* [JOB ITEM]: Print, exactly as written, every line from the first line of the records below through the line containing "## Bad Hotel ##", and nothing further.

Dataset entries
--- START ---
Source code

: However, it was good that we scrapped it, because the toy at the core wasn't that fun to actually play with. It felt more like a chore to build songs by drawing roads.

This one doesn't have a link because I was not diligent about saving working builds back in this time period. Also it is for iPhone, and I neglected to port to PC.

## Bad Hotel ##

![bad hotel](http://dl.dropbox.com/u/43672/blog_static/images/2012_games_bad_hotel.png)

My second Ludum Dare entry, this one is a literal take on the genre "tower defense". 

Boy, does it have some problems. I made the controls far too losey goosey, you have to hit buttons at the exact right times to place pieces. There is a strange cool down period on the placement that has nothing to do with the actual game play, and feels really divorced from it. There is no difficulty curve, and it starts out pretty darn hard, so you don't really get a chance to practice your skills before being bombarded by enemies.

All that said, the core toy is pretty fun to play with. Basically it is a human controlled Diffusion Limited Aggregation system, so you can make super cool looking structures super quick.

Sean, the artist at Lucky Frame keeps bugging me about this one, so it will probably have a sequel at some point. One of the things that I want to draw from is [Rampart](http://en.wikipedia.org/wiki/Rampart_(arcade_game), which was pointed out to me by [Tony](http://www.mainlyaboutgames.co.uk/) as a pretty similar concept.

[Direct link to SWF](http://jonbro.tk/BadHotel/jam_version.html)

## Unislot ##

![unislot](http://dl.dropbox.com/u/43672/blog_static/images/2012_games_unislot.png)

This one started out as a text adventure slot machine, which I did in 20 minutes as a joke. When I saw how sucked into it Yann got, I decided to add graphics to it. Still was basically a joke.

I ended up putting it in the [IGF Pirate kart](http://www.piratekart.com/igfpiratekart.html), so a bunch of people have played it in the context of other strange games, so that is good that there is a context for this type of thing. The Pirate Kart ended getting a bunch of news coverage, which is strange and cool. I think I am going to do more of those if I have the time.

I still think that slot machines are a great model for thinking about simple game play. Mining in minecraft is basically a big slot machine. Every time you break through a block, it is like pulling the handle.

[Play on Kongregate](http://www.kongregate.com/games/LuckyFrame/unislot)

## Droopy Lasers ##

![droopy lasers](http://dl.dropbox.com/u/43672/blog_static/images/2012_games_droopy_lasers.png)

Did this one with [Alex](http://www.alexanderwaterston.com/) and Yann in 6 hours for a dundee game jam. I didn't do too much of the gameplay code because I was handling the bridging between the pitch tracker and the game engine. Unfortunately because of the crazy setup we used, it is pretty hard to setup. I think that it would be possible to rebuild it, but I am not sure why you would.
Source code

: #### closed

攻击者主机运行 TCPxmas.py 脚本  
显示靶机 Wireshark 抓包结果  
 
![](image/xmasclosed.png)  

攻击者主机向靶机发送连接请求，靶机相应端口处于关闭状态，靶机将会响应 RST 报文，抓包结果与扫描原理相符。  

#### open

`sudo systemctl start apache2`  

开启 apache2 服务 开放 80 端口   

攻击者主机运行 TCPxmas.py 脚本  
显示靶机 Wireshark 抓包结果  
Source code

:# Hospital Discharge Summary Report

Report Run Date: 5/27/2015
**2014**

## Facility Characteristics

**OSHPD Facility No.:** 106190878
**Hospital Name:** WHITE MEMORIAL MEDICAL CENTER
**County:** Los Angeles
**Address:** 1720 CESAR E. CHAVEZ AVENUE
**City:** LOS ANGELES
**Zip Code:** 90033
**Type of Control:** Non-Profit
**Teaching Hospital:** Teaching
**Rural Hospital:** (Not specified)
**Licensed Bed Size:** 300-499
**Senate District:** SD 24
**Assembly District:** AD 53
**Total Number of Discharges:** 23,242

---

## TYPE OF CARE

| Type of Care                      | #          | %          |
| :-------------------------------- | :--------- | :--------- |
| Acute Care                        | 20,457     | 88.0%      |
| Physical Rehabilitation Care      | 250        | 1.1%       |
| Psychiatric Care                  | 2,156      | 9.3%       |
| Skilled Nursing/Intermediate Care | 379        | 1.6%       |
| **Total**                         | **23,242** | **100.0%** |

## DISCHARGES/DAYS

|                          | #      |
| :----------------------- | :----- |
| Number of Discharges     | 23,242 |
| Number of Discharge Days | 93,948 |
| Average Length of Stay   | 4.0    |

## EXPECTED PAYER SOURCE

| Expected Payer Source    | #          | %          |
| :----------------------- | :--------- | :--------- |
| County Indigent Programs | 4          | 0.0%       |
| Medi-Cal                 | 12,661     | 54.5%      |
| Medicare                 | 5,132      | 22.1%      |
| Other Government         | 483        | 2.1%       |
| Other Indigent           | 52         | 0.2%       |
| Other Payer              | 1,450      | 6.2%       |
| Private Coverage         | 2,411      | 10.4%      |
--- END ---
* [FINAL ANSWER]:
Source code

: However, it was good that we scrapped it, because the toy at the core wasn't that fun to actually play with. It felt more like a chore to build songs by drawing roads.

This one doesn't have a link because I was not diligent about saving working builds back in this time period. Also it is for iPhone, and I neglected to port to PC.

## Bad Hotel ##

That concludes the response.